#### Answer

(a) We need to add the edges AB, AC, BC, and DE to make this graph a complete graph. There are 24 Hamilton circuits in this complete graph.
(b) The paths A,B,C,D,E,A and A,E,C,D,B,A are Hamilton circuits in the modified graph.
(c) If we remove the edges AD and AE, then all the vertices will be even. Then the graph will have at least one Euler circuit.
(d) The path B,D,C,E,B is an Euler circuit in the modified graph.

#### Work Step by Step

(a) In a complete graph, there is an edge between every pair of vertices in the graph.
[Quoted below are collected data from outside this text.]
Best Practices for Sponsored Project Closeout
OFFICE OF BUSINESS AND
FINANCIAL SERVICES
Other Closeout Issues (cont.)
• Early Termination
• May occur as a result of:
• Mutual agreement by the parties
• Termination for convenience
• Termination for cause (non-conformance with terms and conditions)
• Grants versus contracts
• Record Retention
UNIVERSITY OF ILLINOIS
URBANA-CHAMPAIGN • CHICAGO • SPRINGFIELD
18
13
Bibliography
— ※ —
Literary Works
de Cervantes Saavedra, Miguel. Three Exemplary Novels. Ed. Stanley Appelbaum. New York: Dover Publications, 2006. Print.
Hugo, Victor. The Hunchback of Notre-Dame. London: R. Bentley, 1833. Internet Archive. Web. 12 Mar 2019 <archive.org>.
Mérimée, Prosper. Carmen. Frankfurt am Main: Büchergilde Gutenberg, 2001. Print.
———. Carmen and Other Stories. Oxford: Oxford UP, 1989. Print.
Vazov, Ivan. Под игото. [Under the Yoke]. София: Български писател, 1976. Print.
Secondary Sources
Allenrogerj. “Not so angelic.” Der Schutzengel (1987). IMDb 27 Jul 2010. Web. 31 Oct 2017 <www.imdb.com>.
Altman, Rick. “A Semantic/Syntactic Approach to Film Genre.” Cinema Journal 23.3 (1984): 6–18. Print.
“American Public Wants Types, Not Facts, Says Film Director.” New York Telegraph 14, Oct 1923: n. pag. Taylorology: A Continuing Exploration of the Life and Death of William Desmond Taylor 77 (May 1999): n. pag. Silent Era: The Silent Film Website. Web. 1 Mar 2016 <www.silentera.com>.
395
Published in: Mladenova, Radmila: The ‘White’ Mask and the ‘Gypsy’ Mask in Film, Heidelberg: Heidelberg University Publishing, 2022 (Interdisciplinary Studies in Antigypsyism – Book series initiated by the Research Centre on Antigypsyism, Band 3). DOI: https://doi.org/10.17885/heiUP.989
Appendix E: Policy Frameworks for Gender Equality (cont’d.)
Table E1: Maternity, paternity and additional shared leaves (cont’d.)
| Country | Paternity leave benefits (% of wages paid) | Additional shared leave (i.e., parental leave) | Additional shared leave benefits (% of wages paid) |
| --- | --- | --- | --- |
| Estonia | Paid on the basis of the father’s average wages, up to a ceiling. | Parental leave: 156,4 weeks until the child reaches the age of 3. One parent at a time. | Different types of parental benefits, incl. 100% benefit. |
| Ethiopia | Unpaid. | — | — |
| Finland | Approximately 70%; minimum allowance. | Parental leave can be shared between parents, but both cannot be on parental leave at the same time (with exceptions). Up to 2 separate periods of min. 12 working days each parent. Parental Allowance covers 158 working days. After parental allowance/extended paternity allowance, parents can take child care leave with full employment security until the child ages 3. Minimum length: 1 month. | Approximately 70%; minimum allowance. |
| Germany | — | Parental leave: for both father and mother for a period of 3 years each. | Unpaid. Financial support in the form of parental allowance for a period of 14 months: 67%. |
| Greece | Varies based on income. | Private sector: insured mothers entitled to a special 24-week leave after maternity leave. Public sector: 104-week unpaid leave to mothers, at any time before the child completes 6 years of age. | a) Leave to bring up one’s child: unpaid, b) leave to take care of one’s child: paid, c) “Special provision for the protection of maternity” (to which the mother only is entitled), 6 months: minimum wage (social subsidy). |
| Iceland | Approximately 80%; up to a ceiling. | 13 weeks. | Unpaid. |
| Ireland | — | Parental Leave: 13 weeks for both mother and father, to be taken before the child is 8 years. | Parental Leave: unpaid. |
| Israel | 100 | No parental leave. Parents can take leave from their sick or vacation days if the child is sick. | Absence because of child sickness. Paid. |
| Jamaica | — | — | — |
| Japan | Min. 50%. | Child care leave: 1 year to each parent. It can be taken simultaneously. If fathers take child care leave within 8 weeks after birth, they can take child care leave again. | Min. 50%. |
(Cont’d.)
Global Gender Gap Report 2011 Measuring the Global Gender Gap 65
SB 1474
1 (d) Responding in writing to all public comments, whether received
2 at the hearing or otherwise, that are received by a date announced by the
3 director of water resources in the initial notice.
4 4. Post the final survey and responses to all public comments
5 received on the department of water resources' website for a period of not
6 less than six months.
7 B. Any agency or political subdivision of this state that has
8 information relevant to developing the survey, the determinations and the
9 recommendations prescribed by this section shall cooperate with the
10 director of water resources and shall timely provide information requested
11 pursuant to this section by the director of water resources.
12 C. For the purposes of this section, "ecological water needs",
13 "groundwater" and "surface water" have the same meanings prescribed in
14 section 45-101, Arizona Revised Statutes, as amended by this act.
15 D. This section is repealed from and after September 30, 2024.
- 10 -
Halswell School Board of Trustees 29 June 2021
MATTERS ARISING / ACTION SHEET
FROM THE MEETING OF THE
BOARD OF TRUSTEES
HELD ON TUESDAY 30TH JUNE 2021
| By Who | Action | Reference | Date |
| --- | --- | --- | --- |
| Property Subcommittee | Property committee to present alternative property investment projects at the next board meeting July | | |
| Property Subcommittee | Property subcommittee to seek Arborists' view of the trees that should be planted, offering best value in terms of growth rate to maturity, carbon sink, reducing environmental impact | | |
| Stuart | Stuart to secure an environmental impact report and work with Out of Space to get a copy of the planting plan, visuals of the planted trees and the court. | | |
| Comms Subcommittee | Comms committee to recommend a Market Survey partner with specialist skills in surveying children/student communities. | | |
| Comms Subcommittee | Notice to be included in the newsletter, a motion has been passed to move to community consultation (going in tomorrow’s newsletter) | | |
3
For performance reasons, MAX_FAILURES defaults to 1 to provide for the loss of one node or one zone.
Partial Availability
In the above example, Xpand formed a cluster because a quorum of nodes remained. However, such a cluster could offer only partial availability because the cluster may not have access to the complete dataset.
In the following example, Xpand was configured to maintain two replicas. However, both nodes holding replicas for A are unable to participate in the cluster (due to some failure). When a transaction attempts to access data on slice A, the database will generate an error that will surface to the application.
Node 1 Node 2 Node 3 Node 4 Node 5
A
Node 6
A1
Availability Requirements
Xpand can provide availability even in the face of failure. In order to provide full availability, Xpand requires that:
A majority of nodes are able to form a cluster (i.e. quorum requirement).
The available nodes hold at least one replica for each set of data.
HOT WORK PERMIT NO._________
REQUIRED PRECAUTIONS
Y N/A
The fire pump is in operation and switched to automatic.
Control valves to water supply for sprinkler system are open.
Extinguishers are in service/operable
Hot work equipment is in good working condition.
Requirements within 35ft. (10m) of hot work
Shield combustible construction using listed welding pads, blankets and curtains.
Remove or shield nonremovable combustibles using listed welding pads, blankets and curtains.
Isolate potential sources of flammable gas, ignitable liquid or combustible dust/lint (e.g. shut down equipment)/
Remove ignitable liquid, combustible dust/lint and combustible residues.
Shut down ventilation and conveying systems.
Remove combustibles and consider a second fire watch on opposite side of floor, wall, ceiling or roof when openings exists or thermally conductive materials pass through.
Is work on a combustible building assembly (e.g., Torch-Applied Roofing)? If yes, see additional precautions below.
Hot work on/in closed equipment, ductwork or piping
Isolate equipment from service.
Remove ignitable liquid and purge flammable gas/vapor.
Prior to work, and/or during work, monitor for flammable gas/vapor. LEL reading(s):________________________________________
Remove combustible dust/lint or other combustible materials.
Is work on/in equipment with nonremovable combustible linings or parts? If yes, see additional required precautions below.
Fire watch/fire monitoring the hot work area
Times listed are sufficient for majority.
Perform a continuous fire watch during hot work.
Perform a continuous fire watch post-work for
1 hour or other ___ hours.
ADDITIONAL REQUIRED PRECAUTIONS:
We need to add the edges AB, AC, BC, and DE to make this graph a complete graph.
The number of Hamilton circuits in a graph with $n$ vertices is $(n-1)!$. The number of Hamilton circuits in this graph is $(5-1)! = 4! = 24$. There are 24 Hamilton circuits in this complete graph.
(b) A Hamilton circuit is a path that passes through each vertex exactly once, and it starts and ends on the same vertex. The paths A,B,C,D,E,A and A,E,C,D,B,A are Hamilton circuits in the modified graph.
(c) For a graph to have an Euler circuit, the number of odd vertices must be 0. In the given graph, vertex D and vertex E are odd vertices. If we remove the edges AD and AE, then all the vertices will be even. Then the graph will have at least one Euler circuit.
(d) An Euler circuit is a path that travels through every edge in the graph exactly once, and the path starts and ends at the same vertex. The path B,D,C,E,B is an Euler circuit in the modified graph.